Billed as fiction, On Wing by the Slovak poet-philosopher Róbert Gál eschews all the common precepts of narrative story telling. You might say that this slim volume delights in turning language and ideas inside out, offering a parade of aphorisms, queries, dreams and anecdotes. It might sound disorienting, and if you are looking to impose your preconceptions or to demand an objective truth, you may well be frustrated. Or worse. But I would argue that you don’t want to enter this work as a blank slate. You want to enter it with an openness, and a willingness to be engaged.

gal_on-wingConsider this. The avant-garde musician and composer John Zorn makes a cameo in a dream segment within the first few pages of the book. Gál revisits Zorn at the end. On Wing reads like an improvisation, an exploration of recurring motifs and themes: memory, pain, death, love, identity, faith and all the idiosyncrasies of living. Grounded through stories and recollections he rolls over ideas with an immediacy and recognizable humanity. The aphorisms, the rhetorical questions, and creative reconstructions of language weave in and out of the text; holding their own at times like extended jazz solos.

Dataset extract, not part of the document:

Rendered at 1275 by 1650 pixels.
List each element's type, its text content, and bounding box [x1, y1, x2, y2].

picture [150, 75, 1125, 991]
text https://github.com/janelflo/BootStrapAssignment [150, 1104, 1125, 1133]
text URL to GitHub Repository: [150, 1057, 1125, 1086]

The attentive reader has to pay close attention. Marvel at the inventive word play:

“Nirvanization.
Sorting out the sporadic.
Undeception.
The transparency of sorrow.
Unexbirthed.”

Wonderful. I want those words.

But you might wonder, does this work? I will confess that I am intrigued by experimental writing, I am interested in exploring the ways that ideas can be entertained outside the traditional narrative. But for a fragmentary exercise such as this one to work, there needs to be an intrinsic continuity, even if, on the surface, there seems to be certain randomness. Humanity and restraint are important, the work must say something about life; raising questions, but not pretending to have the answers. I don’t want a writer, even in more conventional literature, to give me answers. Life doesn’t work that way.

“He: A living question mark, a question mark so full of life as a question can be. The question of who could draw no breath, the question with each suppressed tendency to breathe out. The question to an answer which yields no answer to a question. The question to a question that doesn’t answer, even when it does.

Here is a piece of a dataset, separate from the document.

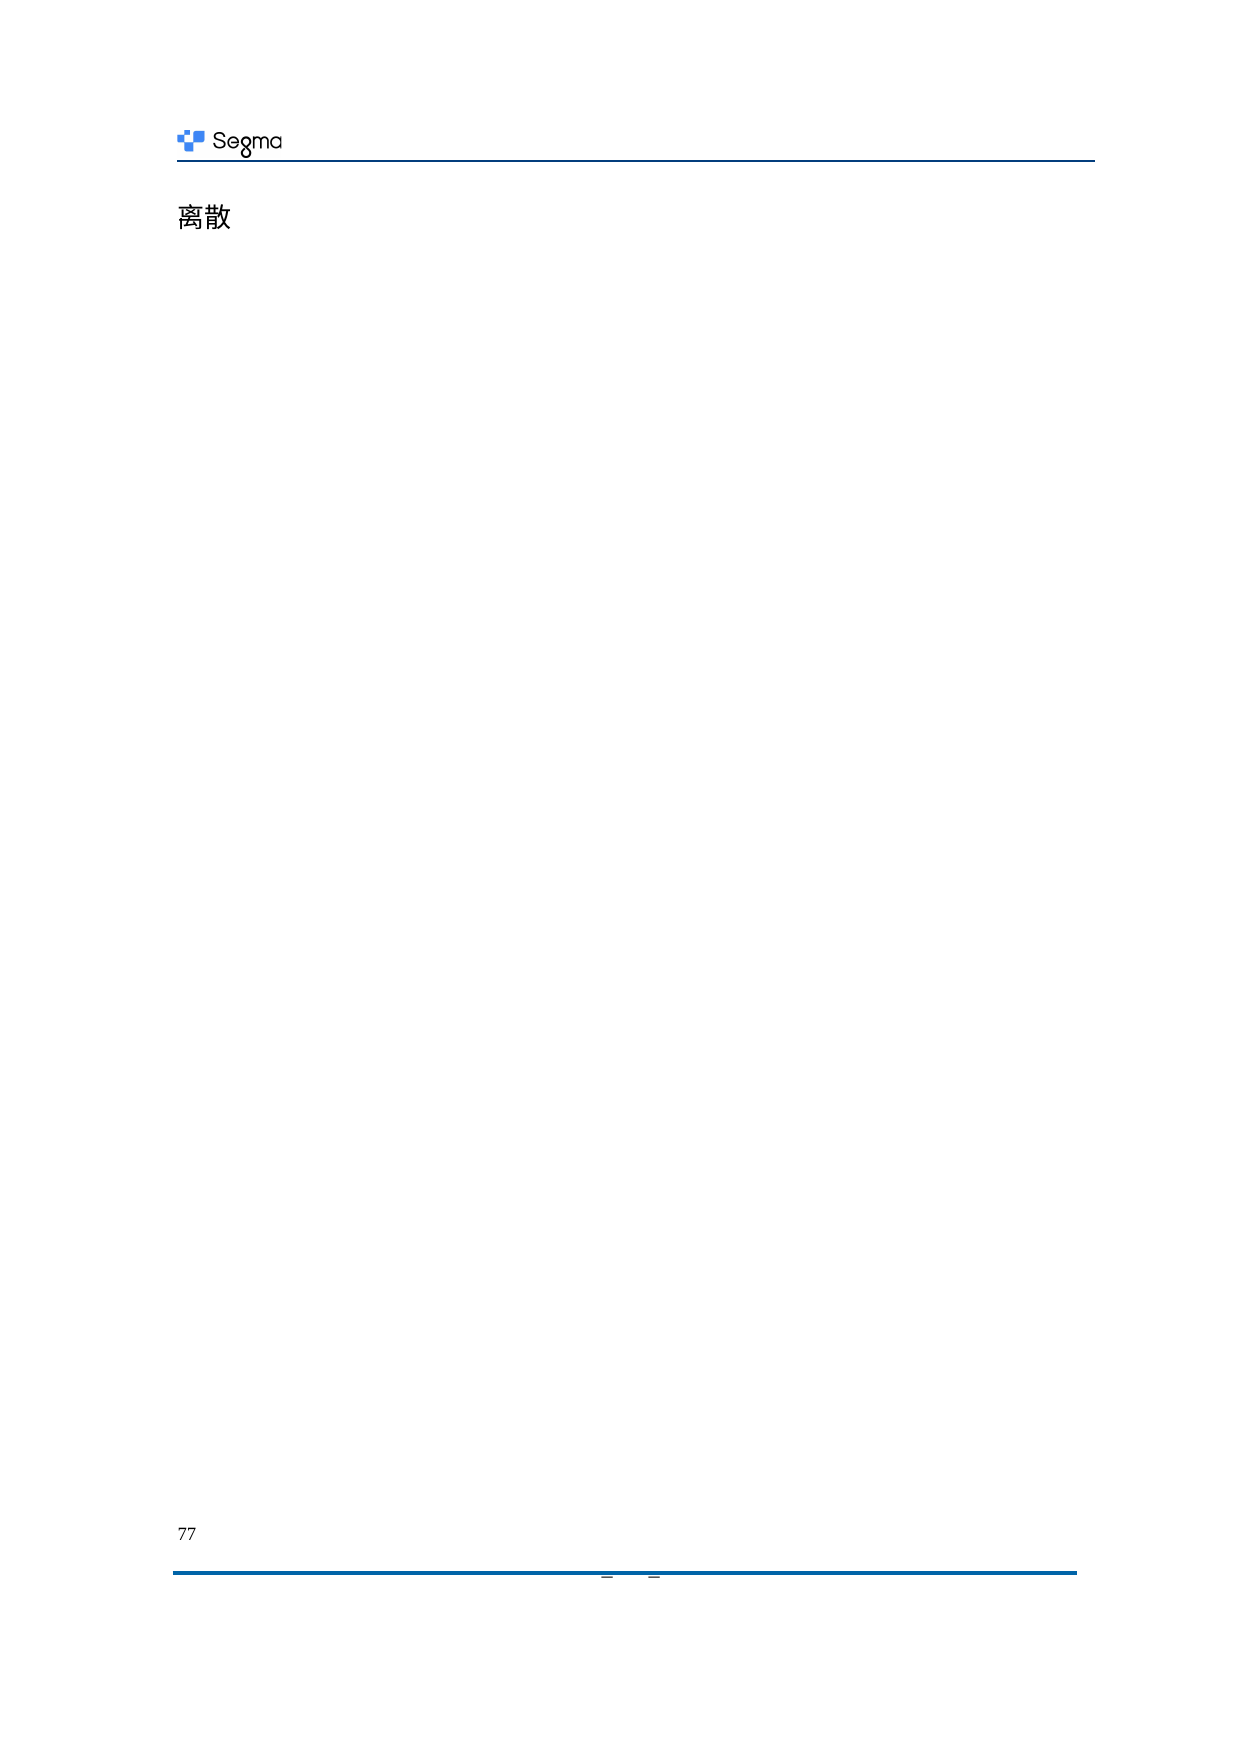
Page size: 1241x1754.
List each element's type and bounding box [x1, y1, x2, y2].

picture [177, 130, 282, 158]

Being asked what he was doing, he answered that he had no time.

Spontaneous obligation.

For everything he is grasping for (as a drowning man) constitutes a breakthrough in his life.

Prior to that which was and after that which shall be.

Empathology.”

Reading On Wing is a singular experience. And unique, I would imagine, to every reader. One reviewer I read seemed to make much of an apparent preoccupation with suffering, anguish, pain. I did not read that book. I was especially drawn to the questions about questions, the musings about memory. Gál presents a humble, somewhat neurotic contemplation of those unanswerable questions of life creating an intimacy with the reader. I thought he was being a little lyrical about death and my marginalia bear me out. But then, less than two months ago I very nearly died. With distance I may feel different.

Somehow words seem to fall short when I try to capture the experience of reading this book. The blurb on the back describes a “restless, searching, ‘improvisational‘ prose whose techniques reflect those of Bernhard, Nietzsche, and Kierkegaard”. But if that sounds heavy, fear not. This is a pocket sized book of 109 pages. 109 pages of of ideas, humour and wisdom.

Translated by Mark Kanak, I must make a comment about the translation. I don’t know anything about Slovak, but this is a work that frequently relies heavily on word play and tautological statements, not to mention the re-envisioned words that occur in the text. I could not help but wonder how much the process of translation may have altered the intent or effect of the original. One does not have the sense that this is a translated work, it flows so smoothly. Much of the subject matter is intended to strike a note of universality, presumably in the narrative pieces as well as in the more philosophical elements, and that may contribute to this effect. I don’t know. Maybe that is another one of those questions that is not meant to be answered.

Róbert Gál was born in Bratislava, Slovakia in 1968. He spent time in New York and Jerusalem before settling in Prague. On Wing is published by Dalkey Archive Press.